Nineteen BIGN members attended the inaugural ARCA program in Chicago last October. Among them was Jonathan Theders, CRA, CPIA, CHSP, ACRA. His agency, RiskSOURCE Clark-Theders, was the Rough NotesAgency of the Year for 2011, and Theders sits on the Rough Notes Editorial Advisory Board.

Currently, Theders is the only BIGN member in Ohio to hold the ACRA designation, “so if a client asks me what the letters stand for, it sounds pretty good to say I’m the only insurance professional in the state to have earned this certification,” Theders says with a chuckle. “I’m sure that will change as more members acquire the designation.”

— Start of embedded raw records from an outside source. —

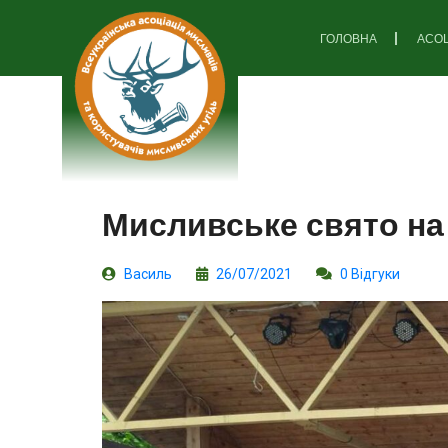
ГОЛОВНА
АСОЦ
Мисливське свято на
Василь
26/07/2021
0 Відгуки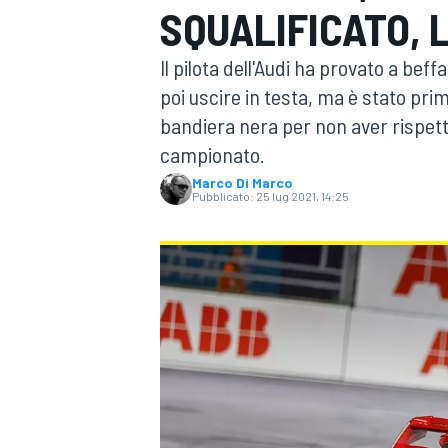
SQUALIFICATO, 
MOTOGP
WEC
Il pilota dell'Audi ha provato a beff
poi uscire in testa, ma è stato pri
bandiera nera per non aver rispetta
campionato.
Marco Di Marco
Pubblicato:
25 lug 2021, 14:25
WRC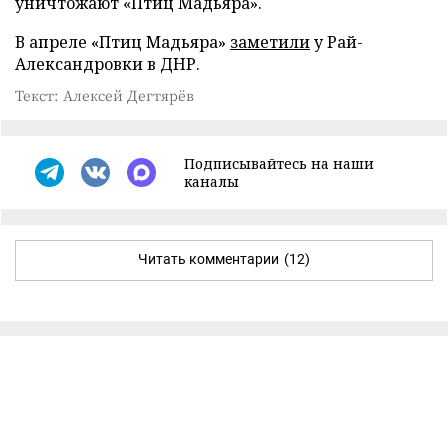
уничтожают «Птиц Мадьяра».
В апреле «Птиц Мадьяра»
заметили
у Рай-
Александровки в ДНР.
Текст: Алексей Дегтярёв
Подписывайтесь на наши
каналы
Читать комментарии
(12)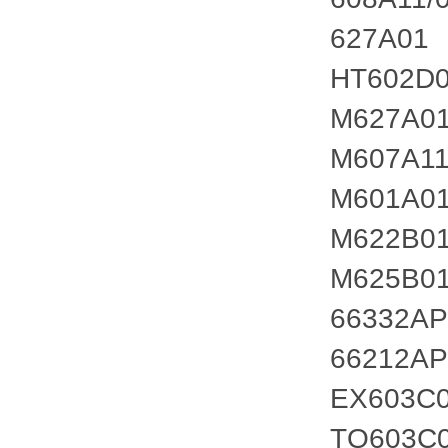
627A01
HT602D
M627A0
M607A1
M601A0
M622B0
M625B0
66332AP
66212AP
EX603C
TO603C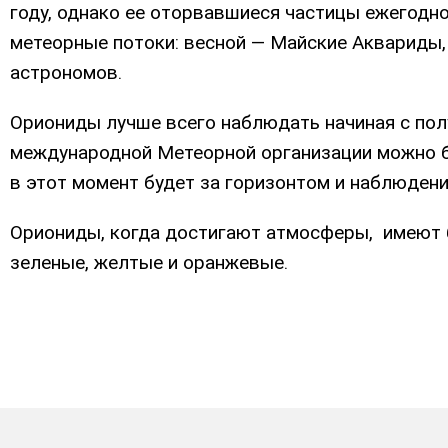
году, однако ее оторвавшиеся частицы ежегодн
метеорные потоки: весной — Майские Аквариды,
астрономов.
Ориониды лучше всего наблюдать начиная с полу
международной Метеорной организации можно бу
в этот момент будет за горизонтом и наблюден
Ориониды, когда достигают атмосферы, имеют б
зеленые, желтые и оранжевые.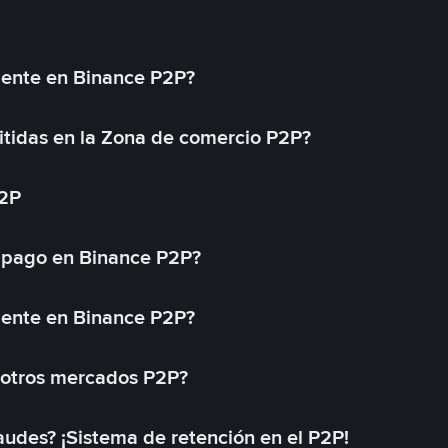
mente en Binance P2P?
tidas en la Zona de comercio P2P?
P2P
 pago en Binance P2P?
mente en Binance P2P?
 otros mercados P2P?
des? ¡Sistema de retención en el P2P!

Both the local business journal and Theders’ hometown newspaper publicized his attainment of the ACRA designation, and he says that has spurred clients and acquaintances alike to ask him what it means. This gives him the opportunity to explain that he has acquired specialized expertise in identifying and managing cyber risks and that he has access to experienced professionals in the field. “I also was asked to speak on this topic at an acquaintance’s CFO roundtable,” Theders says.

“I’ve become the de facto cyber leader in our agency, so it made sense for me to be the first person from RiskSOURCE to attend the ACRA event,” he explains. “Based on my experience, we plan to send more of our people to the next session in Atlanta. It’s important for us to be knowledgeable when talking with our clients about cyber risks; and thanks to the ACRA program, if we don’t know the answer to a certain question, we know where to find it.”